Sometimes, I get “hooked” by a song. I can feel it happening, almost like a switch being flipped. Thirty seconds is usually all it takes—one verse, one chorus—and suddenly, I’m caught. From that moment on, the song is no longer “out there” on the radio or in the room with me. It’s inside, looping on repeat.
If there’s no thought filling the space, chances are the song is playing. When I wake in the middle of the night to pee, it’s playing. When I wake in the morning, it’s playing. Right now, as I write these words, it’s playing. My baseline quiet—the still backdrop I usually live against—is replaced by this one piece of music until it has fully burned itself out. Sometimes this takes a week or more. 😬
I’ve found that things go more smoothly if I learn the lyrics. Singing along, without stumbling or fumbling the words, seems to give the earworm a little more room to stretch out and settle in. So I listen obsessively, on repeat, until I know it well enough to sing it on my own. Since I got hooked a few days ago, I’ve listened to the song maybe seventy or eighty times. My sweet son (bless him!), endured a continuous loop of it in the car yesterday without protest. He's got the chorus down pretty well now!

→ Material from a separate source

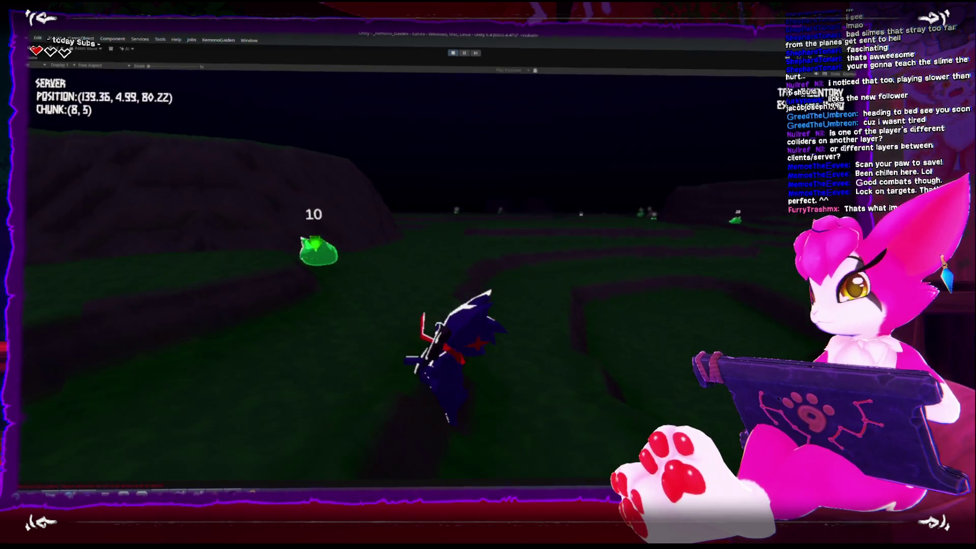
pyautogui.press('w')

Golly, did this earworming situation used to bother me! I wanted silence back. I wanted the song to stop hijacking my inner space. But somewhere along the way, my relationship to it softened. Now I just let the song do what it does. It comes in, it takes up residence, and eventually it moves on. I try not to resist, and I try not to make everyone else around me miserable in the meantime. 👂🪱😂
It’s such an interesting phenomenon—how something as ordinary as a tune can weave itself into awareness and hum along in the background of everything else. I don’t invite it, and I don’t choose it. It just arrives, stays for as long as it stays, and eventually fades on its own. Earworms, thoughts, moods—they come and go in their own rhythm. And maybe that’s the reminder: none of it needs managing. I simply do what occurs to me to do in the moment.

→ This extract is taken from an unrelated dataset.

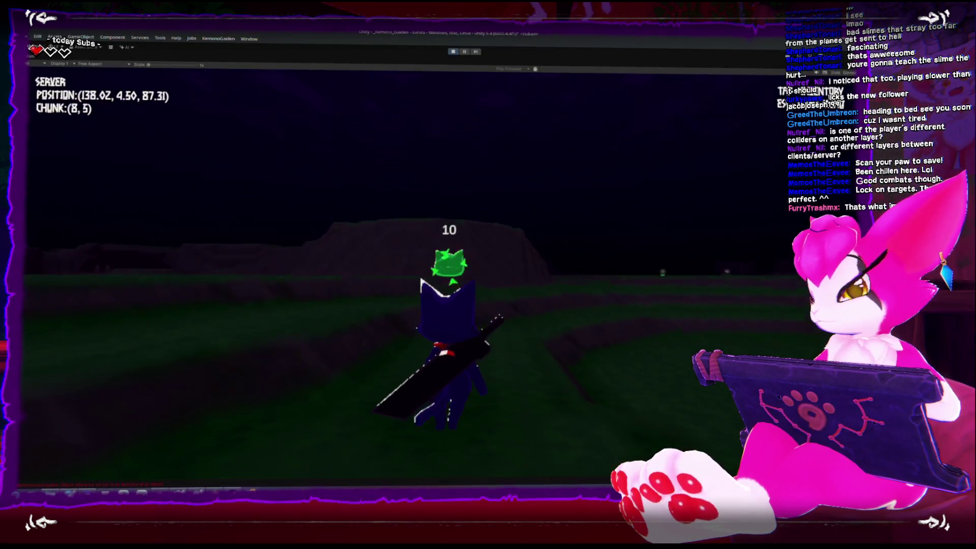
pyautogui.press('w')
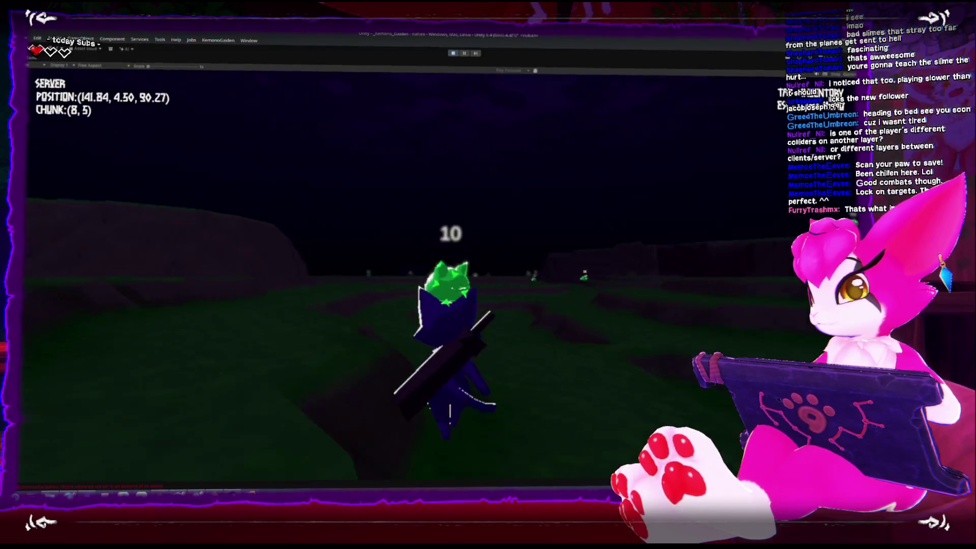
pyautogui.press('w')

And if you're curious about the song that got me this time, here it is:
It is not lost on me that I wrote a whole post on the Benson Boone song Beautiful Things. My brain wants to tell you that I don't really like Benson Boone... or more accurately, that I'm too old to like Benson Boone. But that's obviously not the case! And who cares anyway?!
Oh, and sorry not sorry if this song worms its way into your head! We can sing it together!